- [Exercise] Return each line of the entries that mentions the word "shoulder".

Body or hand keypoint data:
######
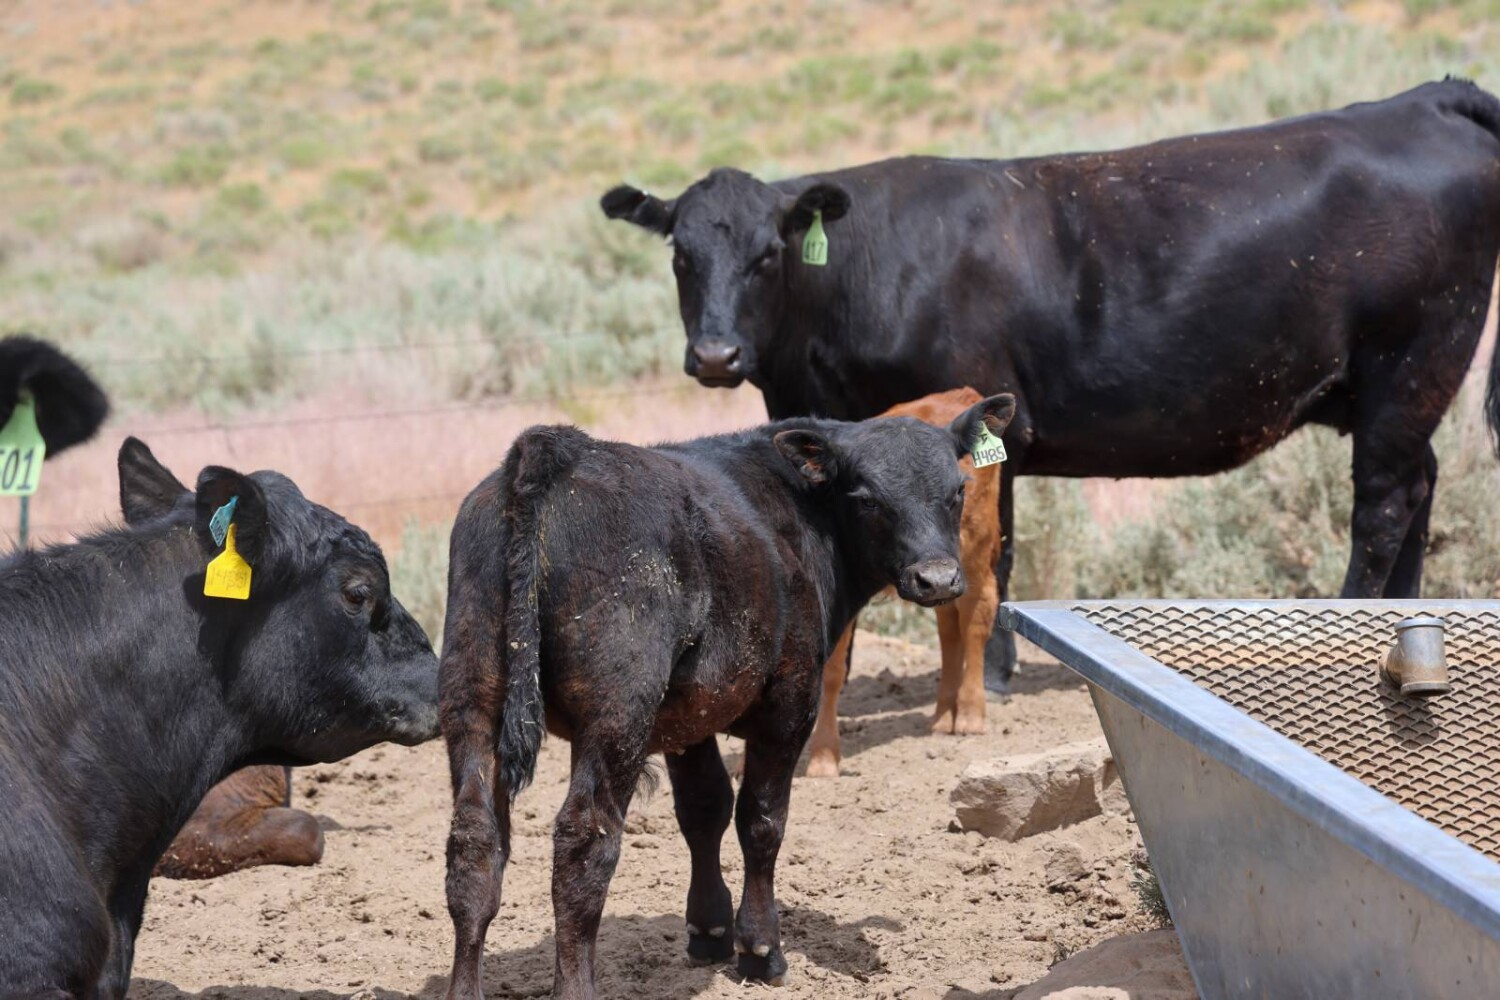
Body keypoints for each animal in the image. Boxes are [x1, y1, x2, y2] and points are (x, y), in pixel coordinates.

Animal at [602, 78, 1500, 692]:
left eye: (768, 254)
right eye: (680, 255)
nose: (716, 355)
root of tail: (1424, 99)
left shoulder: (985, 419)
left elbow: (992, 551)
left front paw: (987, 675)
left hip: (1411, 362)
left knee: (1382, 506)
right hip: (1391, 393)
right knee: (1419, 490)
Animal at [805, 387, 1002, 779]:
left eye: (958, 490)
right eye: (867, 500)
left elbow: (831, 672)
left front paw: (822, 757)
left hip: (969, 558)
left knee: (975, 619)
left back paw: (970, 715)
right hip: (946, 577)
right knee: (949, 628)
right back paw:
######
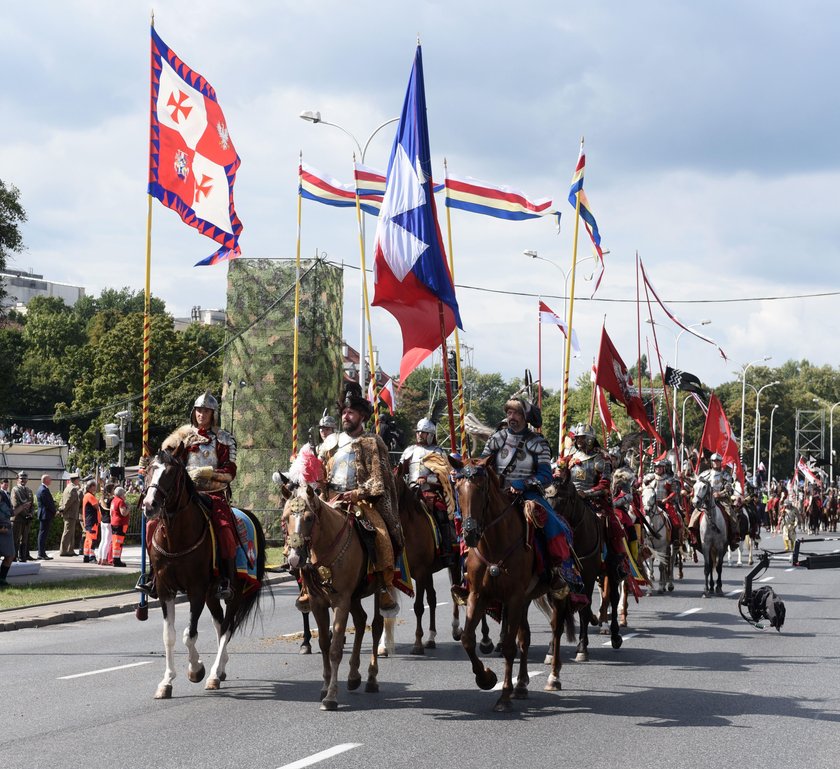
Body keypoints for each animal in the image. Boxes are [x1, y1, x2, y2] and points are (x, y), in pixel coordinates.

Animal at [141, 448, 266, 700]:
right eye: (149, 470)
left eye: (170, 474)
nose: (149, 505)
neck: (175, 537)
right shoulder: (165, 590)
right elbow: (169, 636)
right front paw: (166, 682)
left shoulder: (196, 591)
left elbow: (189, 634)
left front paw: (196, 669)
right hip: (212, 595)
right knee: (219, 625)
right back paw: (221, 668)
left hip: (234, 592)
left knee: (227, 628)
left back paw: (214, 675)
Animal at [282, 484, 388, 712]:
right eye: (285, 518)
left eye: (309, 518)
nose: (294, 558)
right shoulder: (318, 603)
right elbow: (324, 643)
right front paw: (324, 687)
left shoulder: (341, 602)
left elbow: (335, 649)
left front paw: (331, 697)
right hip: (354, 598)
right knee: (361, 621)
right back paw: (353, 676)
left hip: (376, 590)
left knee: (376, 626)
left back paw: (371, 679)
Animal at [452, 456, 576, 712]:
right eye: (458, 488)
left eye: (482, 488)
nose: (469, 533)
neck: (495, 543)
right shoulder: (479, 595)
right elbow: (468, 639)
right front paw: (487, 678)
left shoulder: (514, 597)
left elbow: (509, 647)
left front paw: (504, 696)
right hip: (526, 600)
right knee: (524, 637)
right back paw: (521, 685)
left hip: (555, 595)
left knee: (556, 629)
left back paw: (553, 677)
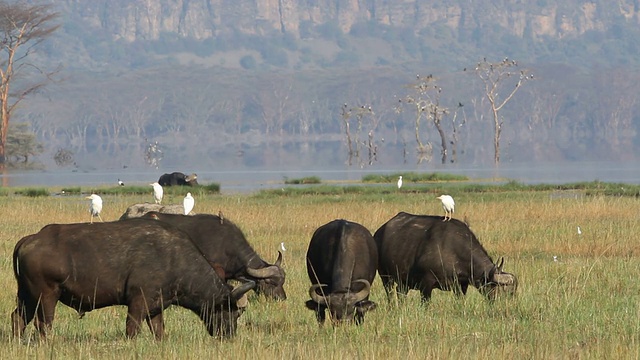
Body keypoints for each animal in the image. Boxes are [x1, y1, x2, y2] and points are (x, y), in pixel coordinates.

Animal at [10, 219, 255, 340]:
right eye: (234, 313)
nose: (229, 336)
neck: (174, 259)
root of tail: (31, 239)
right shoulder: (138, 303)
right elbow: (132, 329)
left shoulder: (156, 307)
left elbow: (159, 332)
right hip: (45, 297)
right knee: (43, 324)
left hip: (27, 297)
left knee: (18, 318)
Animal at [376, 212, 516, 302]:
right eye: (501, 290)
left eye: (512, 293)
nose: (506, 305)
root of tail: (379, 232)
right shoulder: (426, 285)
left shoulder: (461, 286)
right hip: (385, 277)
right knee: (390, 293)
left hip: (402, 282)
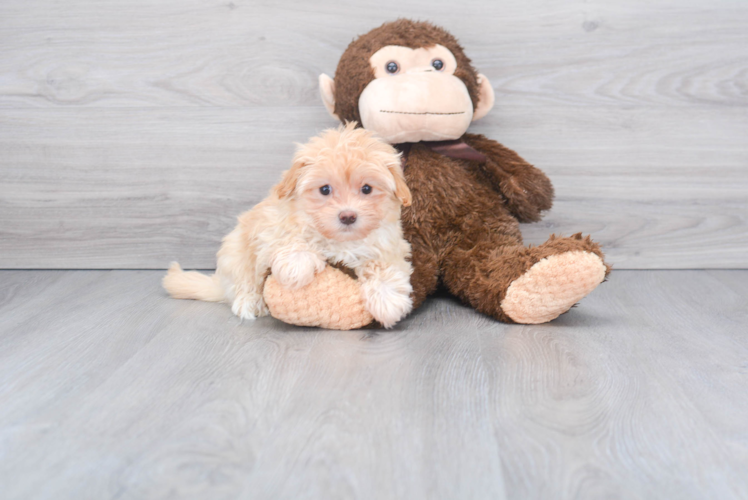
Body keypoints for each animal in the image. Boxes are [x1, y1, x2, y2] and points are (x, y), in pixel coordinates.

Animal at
######
- [Problem solution]
left shoulder: (985, 419)
right shoulder: (165, 590)
left shoulder: (196, 591)
right shoulder: (318, 603)
left shoulder: (341, 602)
right shoulder: (479, 595)
left shoulder: (514, 597)
right shoulder: (138, 303)
left shoulder: (156, 307)
right shoulder: (426, 285)
left shoulder: (461, 286)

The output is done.